LONDON • Formula One title contender Sebastian Vettel received some good news yesterday, after his Ferrari team ruled out a gearbox change that would have incurred a grid penalty at this weekend's Japanese Grand Prix.
He is 34 points behind Mercedes' Lewis Hamilton (281) with five races remaining, including Sunday's at Suzuka.
Vettel failed to set a qualifying time in Malaysia, so he had to start at the back of the grid despite Ferrari having been fastest in practice. But he limited the damage, finishing fourth, just two places behind Hamilton in Sepang's final race which was won by Max Verstappen of Red Bull.
But the German's bad luck did not end there. The gearbox scare followed a bizarre post-race incident, where his car was hit from behind by Canadian Lance Stroll's Williams on the slowing down lap.
The impact wrecked the car's rear suspension.

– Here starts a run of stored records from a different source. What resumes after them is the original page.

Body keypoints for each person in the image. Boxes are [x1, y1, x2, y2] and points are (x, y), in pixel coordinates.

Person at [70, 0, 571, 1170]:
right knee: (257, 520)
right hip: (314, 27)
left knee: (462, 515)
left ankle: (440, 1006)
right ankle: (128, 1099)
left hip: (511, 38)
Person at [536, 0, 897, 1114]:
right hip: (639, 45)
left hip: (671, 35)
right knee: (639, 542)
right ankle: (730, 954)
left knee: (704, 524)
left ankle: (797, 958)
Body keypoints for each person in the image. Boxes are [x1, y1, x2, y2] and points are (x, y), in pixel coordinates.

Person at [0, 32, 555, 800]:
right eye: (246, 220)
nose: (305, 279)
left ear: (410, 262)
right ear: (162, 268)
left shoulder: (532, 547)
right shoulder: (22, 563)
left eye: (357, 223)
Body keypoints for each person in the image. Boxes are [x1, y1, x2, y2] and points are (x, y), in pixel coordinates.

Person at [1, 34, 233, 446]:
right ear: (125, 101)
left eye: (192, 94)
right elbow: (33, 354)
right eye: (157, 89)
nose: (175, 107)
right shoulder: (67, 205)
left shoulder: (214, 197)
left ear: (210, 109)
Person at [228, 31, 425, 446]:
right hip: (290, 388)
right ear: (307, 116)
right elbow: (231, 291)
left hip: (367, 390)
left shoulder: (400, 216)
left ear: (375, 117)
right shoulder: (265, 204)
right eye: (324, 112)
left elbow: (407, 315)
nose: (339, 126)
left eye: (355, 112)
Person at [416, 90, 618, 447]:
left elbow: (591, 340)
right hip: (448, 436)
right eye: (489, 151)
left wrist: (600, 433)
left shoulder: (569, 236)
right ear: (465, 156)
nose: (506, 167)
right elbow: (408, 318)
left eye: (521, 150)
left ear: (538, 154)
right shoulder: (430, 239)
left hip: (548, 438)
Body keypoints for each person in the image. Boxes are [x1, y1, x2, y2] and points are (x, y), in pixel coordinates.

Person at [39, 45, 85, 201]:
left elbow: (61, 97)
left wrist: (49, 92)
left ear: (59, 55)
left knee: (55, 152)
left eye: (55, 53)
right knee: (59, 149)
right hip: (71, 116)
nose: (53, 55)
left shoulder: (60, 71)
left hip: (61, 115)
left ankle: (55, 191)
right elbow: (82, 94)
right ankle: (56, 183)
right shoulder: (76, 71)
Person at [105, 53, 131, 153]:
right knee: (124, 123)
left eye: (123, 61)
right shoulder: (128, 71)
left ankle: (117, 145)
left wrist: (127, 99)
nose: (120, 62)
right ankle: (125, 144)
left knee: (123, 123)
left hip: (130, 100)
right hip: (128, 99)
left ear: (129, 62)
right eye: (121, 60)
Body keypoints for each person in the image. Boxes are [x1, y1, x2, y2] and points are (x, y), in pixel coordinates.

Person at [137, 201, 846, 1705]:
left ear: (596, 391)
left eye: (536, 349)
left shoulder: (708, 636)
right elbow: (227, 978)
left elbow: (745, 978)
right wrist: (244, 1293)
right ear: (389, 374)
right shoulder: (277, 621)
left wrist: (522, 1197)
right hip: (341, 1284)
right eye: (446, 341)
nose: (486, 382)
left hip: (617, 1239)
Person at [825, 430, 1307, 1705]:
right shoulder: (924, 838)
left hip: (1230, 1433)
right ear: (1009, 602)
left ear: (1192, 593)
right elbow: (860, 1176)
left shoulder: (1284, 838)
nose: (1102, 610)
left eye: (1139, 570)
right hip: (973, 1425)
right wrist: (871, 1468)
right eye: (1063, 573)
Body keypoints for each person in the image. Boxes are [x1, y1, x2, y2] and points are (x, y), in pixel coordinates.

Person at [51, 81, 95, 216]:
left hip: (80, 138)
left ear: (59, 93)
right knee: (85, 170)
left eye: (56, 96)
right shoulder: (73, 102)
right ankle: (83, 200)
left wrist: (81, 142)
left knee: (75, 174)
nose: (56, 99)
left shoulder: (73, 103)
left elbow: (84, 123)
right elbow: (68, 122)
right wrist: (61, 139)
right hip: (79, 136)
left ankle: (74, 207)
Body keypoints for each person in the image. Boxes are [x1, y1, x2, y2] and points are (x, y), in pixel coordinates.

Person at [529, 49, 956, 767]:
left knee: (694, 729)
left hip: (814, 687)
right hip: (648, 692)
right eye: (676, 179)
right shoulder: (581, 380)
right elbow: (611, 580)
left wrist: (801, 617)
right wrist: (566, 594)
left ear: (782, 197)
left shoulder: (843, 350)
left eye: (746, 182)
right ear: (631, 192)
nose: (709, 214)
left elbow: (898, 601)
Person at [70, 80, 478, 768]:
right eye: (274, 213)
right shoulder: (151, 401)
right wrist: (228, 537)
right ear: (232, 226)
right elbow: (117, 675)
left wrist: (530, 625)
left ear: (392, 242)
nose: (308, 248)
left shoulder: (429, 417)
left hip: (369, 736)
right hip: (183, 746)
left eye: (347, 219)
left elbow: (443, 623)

A change of gearbox, as it had not lasted six consecutive events, would have meant a five-place grid penalty for a race that Vettel needs to win. But Ferrari gave the all-clear after a factory inspection.
"The gearbox #Seb5 (Vettel) used in #MalaysiaGP is still available," they said on Twitter.
A gearbox penalty would have been another major blow to Vettel's hopes of winning the championship, especially with Mercedes expected to return to form at the high-speed Suzuka circuit.
Grid penalty if Sebastian Vettel had to change his gearbox for the Japanese Grand Prix this weekend, because it had not lasted six consecutive races.
Meanwhile, Vijay Mallya, the flamboyant multimillionaire co-owner of the Force India Formula One team and self-proclaimed "King of the Good Times", was arrested again on Tuesday over allegations of supporting his team with money-laundered cash.
The Indian government accuses the 61-year-old of fleeing to Britain to avoid arrest in relation to over £1 billion (S$1.81 billion) of unpaid debts. The Crown Prosecution Service (CPS) said Mallya was re-arrested on Tuesday on behalf of the Indian authorities.
"The new charge is essentially showing where the money went to, for example, it is alleged that some of the funds ended up with the Force India racing team," it said.
Mallya denied the charges and was released on bail after a brief appearance at Westminster Magistrates' Court.
"I deny all allegations that have been made and I will continue to deny them," he said outside the court. "I have not eluded any court. If it is my lawful duty to be here, I'm happy to be here."
He was first arrested in April following the Indian's government request for his extradition to stand trial over an alleged debt of 94 billion rupees (S$1.96 billion) owed to state-owned banks after the collapse of Kingfisher Airlines in 2012.
The businessman, who is living in a £11.5 million mansion in Hertfordshire, southern England that was once owned by the father of three-time F1 champion Lewis Hamilton, is due back in court on Nov 20. An extradition hearing is scheduled to begin on Dec 4.